#### Übungstext ####
Das „Ja“-Wort

Lange wurde es vorbereitet, dass sich Harry und Meghan das „Ja“-Wort geben sollten und gestern war es endlich soweit.

Bei strahlendem Wetter erlebte Windsor eine außerordentliche Trauzeremonie mit wunderbarer Musik, emotionaler Predigt, herrlichem Blumenschmuck und fantastischen Hutkreationen.

Nur eines hat gefehlt, um das sich alles drehen sollte, weswegen man zusammenkam und keine Mühen und Kosten gescheut hat: das „Ja“-Wort.

„I will“ haben sie gesagt, aber das „Yes“ kam nicht über ihre Lippen.

Dabei enthält dieses Wort eine solch wunderbare Magie, dass es nicht umsonst der Schlüssel zum gemeinsamen Leben ist und zum Leben überhaupt.
#### Erfasste Daten ####
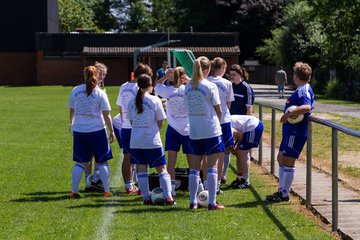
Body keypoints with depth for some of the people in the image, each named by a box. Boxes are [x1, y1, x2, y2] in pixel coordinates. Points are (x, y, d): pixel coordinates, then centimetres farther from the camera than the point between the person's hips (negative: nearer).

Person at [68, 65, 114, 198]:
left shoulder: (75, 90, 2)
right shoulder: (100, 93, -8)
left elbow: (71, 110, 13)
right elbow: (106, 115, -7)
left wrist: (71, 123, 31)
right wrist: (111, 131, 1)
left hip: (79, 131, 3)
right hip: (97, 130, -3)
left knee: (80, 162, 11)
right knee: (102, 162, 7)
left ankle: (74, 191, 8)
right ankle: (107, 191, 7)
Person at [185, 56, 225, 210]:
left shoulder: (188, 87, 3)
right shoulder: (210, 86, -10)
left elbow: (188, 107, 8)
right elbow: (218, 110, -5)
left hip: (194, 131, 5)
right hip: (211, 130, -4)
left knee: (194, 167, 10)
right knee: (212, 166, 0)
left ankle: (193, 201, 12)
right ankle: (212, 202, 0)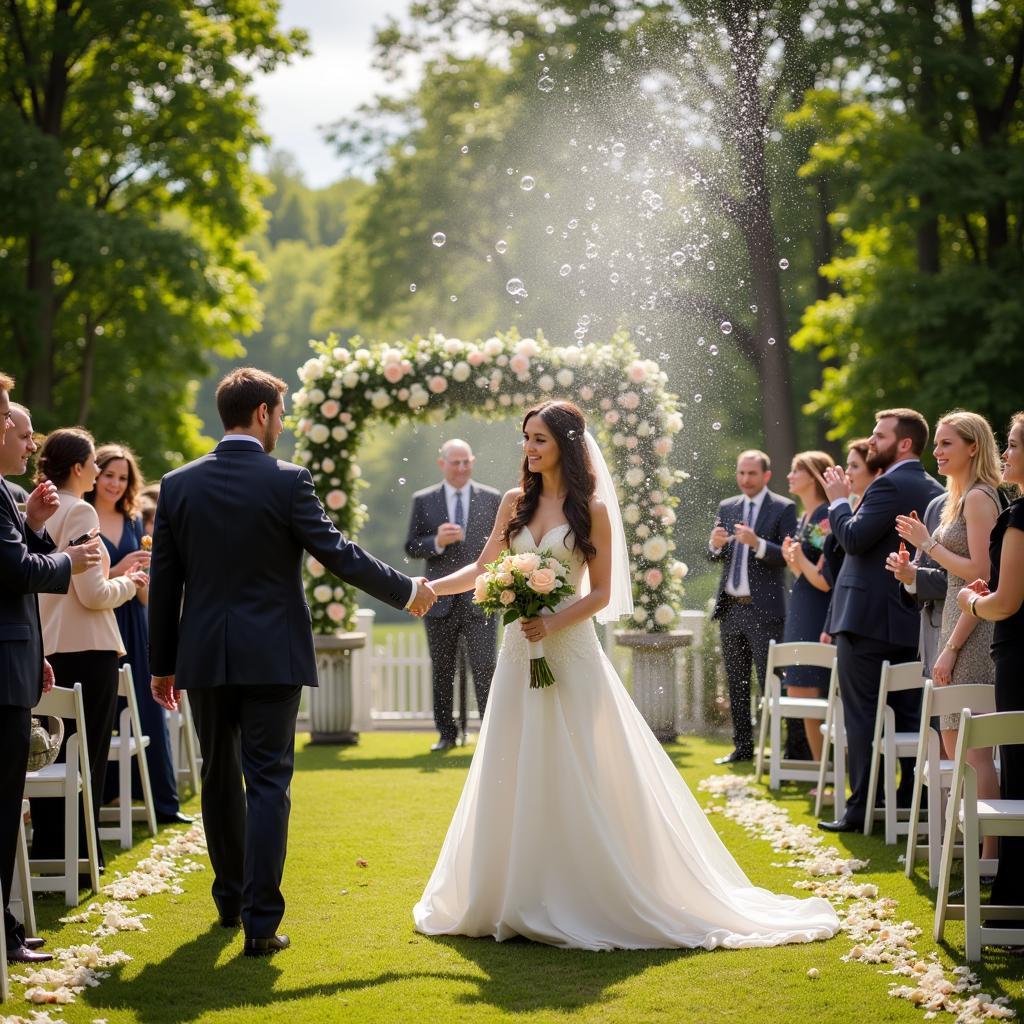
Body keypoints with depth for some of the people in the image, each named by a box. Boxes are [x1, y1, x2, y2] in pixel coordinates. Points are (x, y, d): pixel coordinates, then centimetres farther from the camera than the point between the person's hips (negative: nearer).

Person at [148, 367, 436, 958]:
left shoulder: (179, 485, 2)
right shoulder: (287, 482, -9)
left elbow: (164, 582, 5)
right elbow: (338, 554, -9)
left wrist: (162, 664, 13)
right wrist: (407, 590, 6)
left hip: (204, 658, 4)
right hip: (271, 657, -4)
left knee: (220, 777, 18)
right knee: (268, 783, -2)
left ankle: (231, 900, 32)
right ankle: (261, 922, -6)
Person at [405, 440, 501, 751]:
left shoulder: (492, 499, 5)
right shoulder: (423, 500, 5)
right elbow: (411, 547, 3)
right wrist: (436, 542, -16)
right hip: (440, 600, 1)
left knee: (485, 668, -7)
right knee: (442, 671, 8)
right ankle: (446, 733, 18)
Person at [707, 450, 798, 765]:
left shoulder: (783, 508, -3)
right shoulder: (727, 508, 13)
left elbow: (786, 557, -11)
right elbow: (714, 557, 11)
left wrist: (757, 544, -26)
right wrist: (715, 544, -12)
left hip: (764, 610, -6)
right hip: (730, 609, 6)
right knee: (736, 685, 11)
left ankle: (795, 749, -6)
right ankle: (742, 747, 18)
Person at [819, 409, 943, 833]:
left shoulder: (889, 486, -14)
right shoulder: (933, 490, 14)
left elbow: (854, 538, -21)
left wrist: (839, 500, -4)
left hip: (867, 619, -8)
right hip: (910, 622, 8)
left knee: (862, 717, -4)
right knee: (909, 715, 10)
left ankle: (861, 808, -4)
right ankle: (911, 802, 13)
####
#### Erfasste Daten ####
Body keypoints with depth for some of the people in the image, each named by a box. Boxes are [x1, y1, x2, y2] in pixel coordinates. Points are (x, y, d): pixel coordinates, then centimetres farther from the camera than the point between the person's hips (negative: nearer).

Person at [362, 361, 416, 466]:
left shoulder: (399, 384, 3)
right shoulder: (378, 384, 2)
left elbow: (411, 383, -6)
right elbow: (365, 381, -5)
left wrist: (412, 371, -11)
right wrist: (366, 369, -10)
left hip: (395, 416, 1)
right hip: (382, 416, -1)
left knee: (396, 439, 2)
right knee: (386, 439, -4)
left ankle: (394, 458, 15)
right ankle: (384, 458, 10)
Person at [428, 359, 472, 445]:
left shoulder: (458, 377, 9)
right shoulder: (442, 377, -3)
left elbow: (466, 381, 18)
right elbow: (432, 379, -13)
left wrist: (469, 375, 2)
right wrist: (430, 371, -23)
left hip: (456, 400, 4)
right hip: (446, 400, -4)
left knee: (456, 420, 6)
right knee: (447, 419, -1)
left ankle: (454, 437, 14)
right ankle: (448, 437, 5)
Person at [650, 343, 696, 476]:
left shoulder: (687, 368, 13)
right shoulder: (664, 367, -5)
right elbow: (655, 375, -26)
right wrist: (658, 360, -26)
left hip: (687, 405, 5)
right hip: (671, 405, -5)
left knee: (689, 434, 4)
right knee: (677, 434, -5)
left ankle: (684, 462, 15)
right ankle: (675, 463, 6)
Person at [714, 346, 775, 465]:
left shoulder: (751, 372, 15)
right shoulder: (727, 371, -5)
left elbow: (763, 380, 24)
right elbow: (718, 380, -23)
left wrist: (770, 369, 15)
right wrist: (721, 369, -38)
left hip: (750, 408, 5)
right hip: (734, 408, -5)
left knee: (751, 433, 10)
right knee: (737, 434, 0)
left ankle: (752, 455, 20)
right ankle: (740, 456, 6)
####
#### Erfasste Daten ####
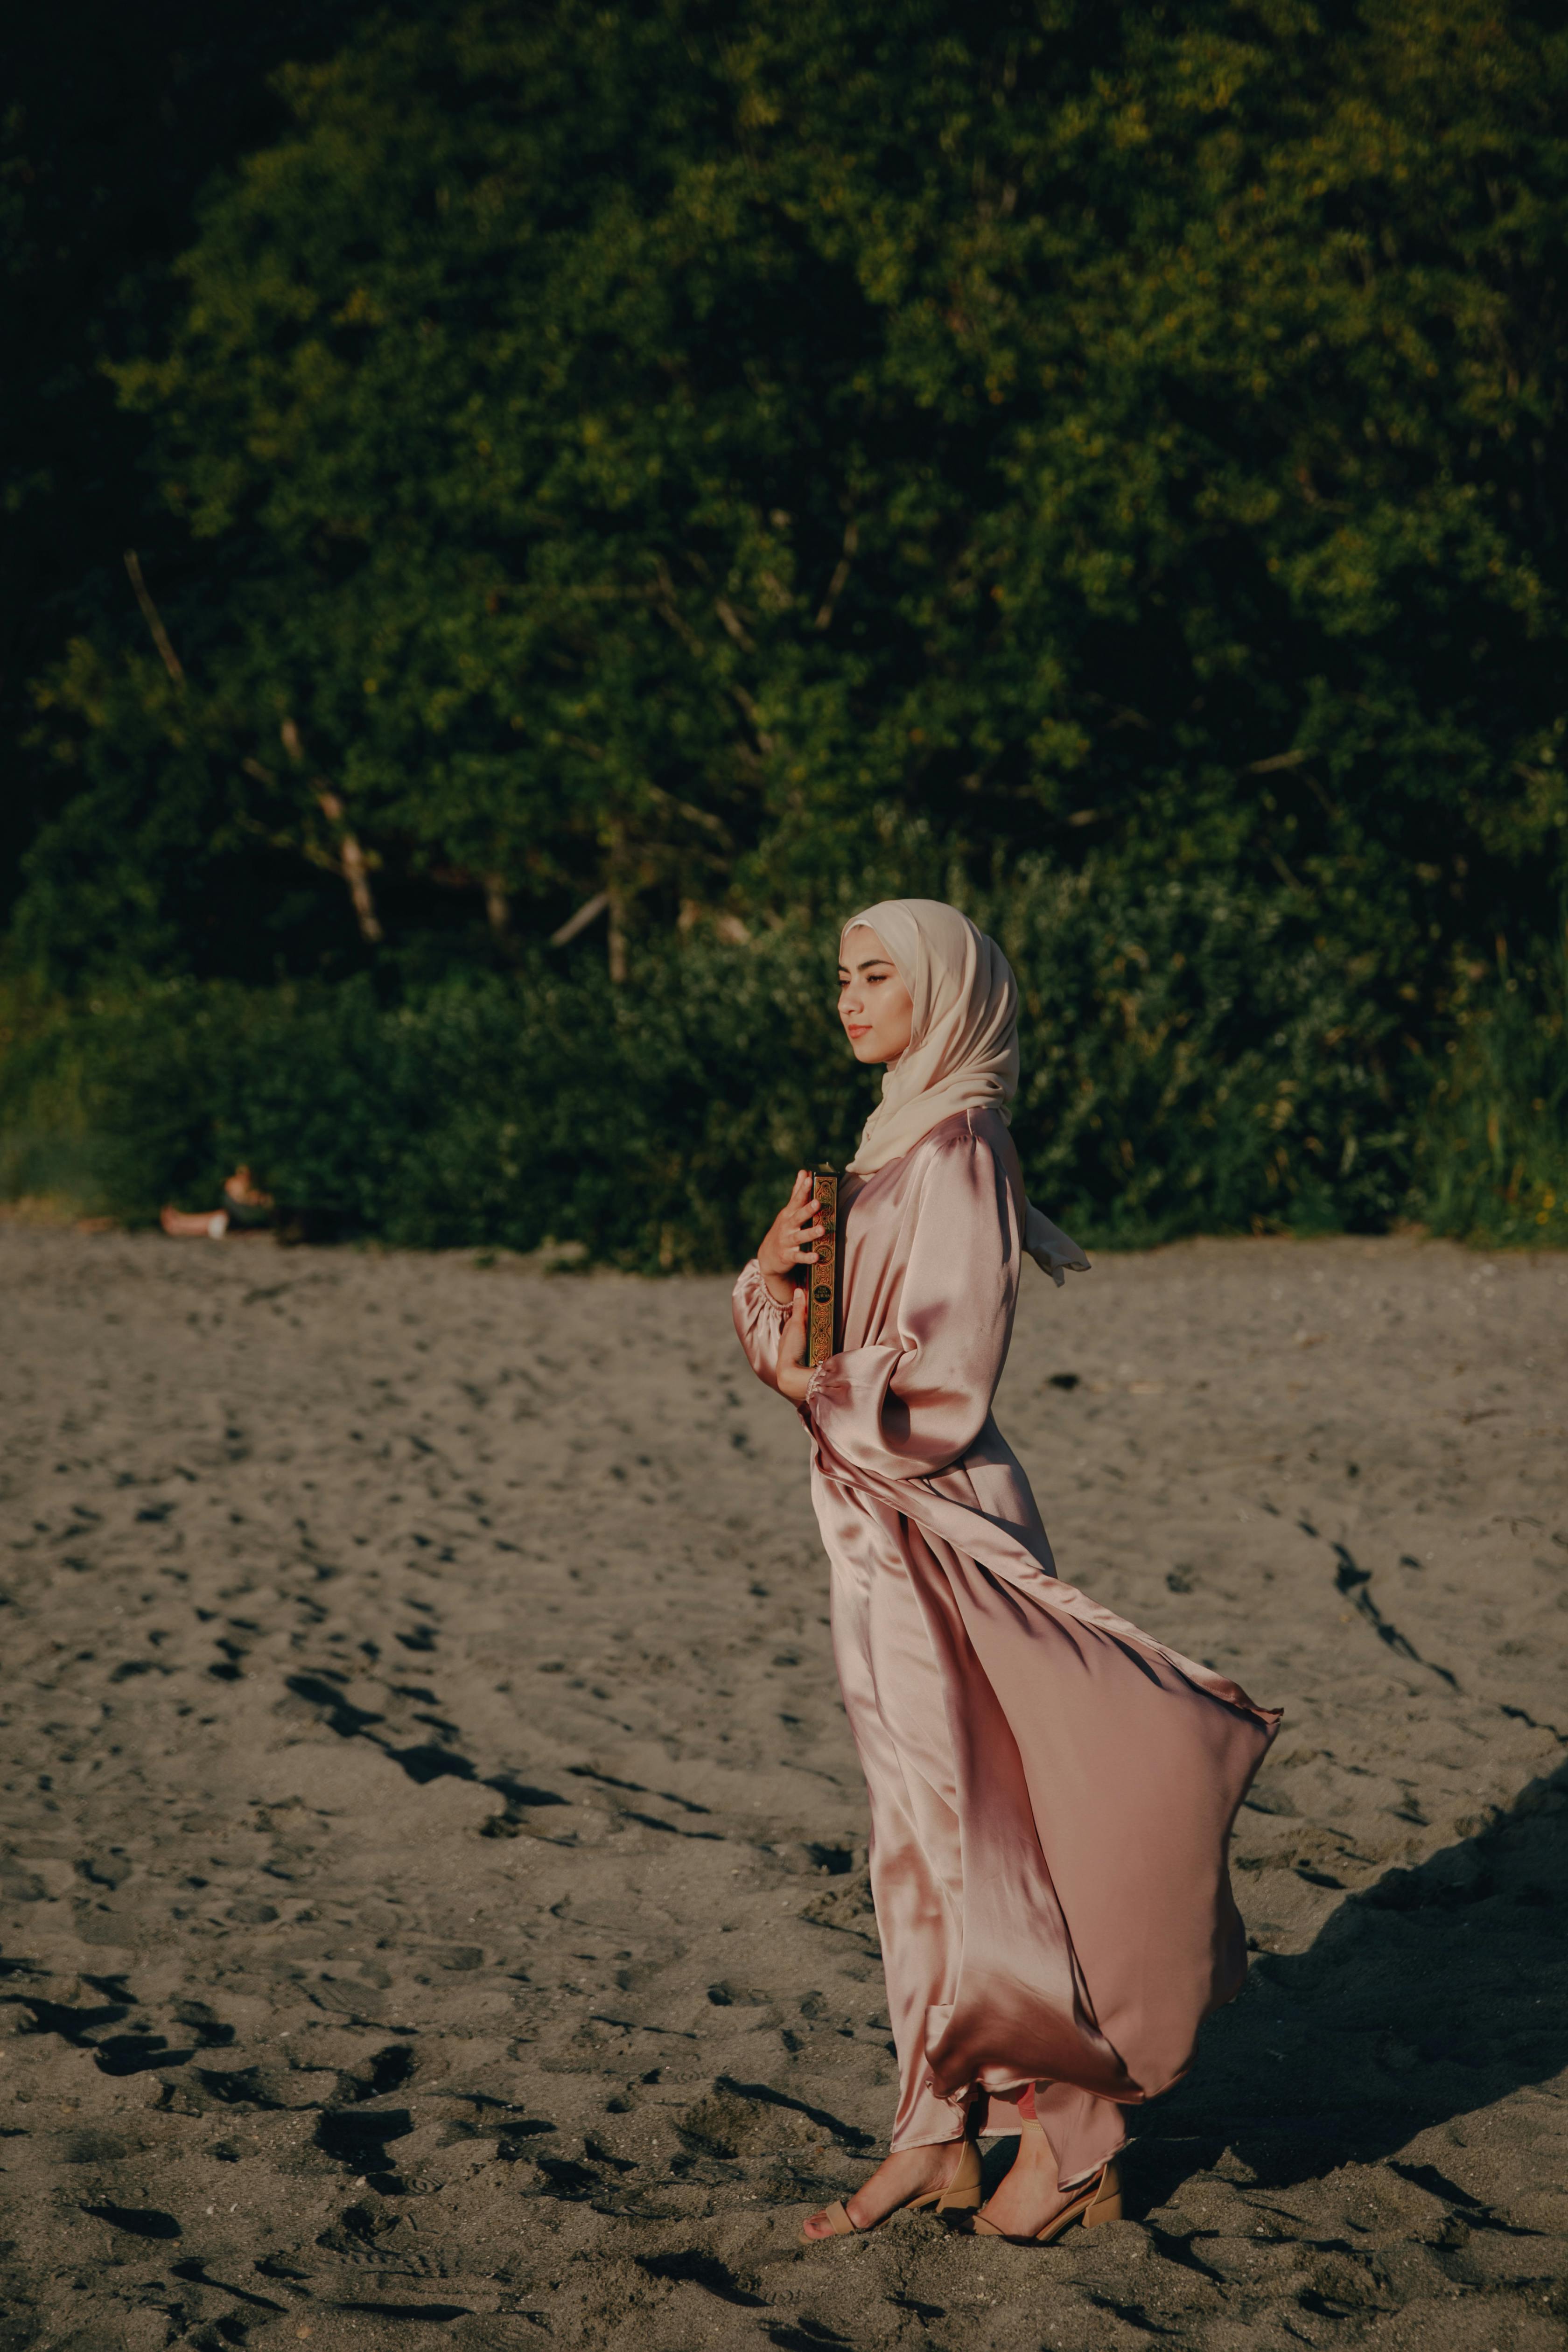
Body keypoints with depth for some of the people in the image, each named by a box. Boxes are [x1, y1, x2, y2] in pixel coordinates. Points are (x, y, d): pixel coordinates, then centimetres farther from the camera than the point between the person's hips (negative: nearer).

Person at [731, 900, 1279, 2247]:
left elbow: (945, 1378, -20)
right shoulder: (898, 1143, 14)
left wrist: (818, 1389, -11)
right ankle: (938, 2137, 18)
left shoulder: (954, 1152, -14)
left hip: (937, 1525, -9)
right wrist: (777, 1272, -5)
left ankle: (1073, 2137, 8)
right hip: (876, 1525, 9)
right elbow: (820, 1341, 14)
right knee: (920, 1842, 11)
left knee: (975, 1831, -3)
####
Aufgabe 1 -
Fasse den Absatz im Übungstext, der mit „Bei strahlendem Wetter“ beginnt, als kurze Stichpunktliste zusammen.
Aufgabe 2 -
Zähle alle Dinge auf, die der Übungstext als Bestandteile der Trauzeremonie in Windsor nennt.
Aufgabe 3 -
Bitte schreibe den Text über das „Ja“-Wort bei der Hochzeit von Harry und Meghan im Anschluss an seinen letzten Satz weiter.

Erwartete Antwort 1 -
- Ort: Windsor, bei strahlendem Wetter
- außerordentliche Trauzeremonie
- wunderbare Musik
- emotionale Predigt
- herrlicher Blumenschmuck
- fantastische Hutkreationen

Erwartete Antwort 2 -
- wunderbare Musik
- emotionale Predigt
- herrlicher Blumenschmuck
- fantastische Hutkreationen

Erwartete Antwort 3 -
Viktor E. Frankl’s Buch „Trotzdem „Ja“ zum Leben sagen“ ist schon ein geflügeltes Wort geworden.

Das „Yes“ erinnert uns an „Jes us“, der das „Ja“ des himmlischen Vaters zu seinen Geschöpfen auf die Erde gebracht hat.

Wo die Sprache Jubel, jauchzen, juhu sagen möchte, verwendet sie das „J“.

Zusammen mit dem „A“ ist das „Ja“ wie ein aus der Erde aufsteigender Geysir, der unser Leben mit frischen Wasser erfüllt.

Pfingsten ist eine gute Gelegenheit, sich der Weisheit der Sprache und ihrer Wirkung bewusst zu werden.

Das trägt zum Verstehen bei und wenn wir uns verstehen, kehrt Frieden ein.

Damit hat der Heilige Geist erreicht, was er in uns anregen wollte.

Und Jesus kann auf sein Leben zurückschauen und sagen: Es hat sich gelohnt! Mein Impuls ist angekommen.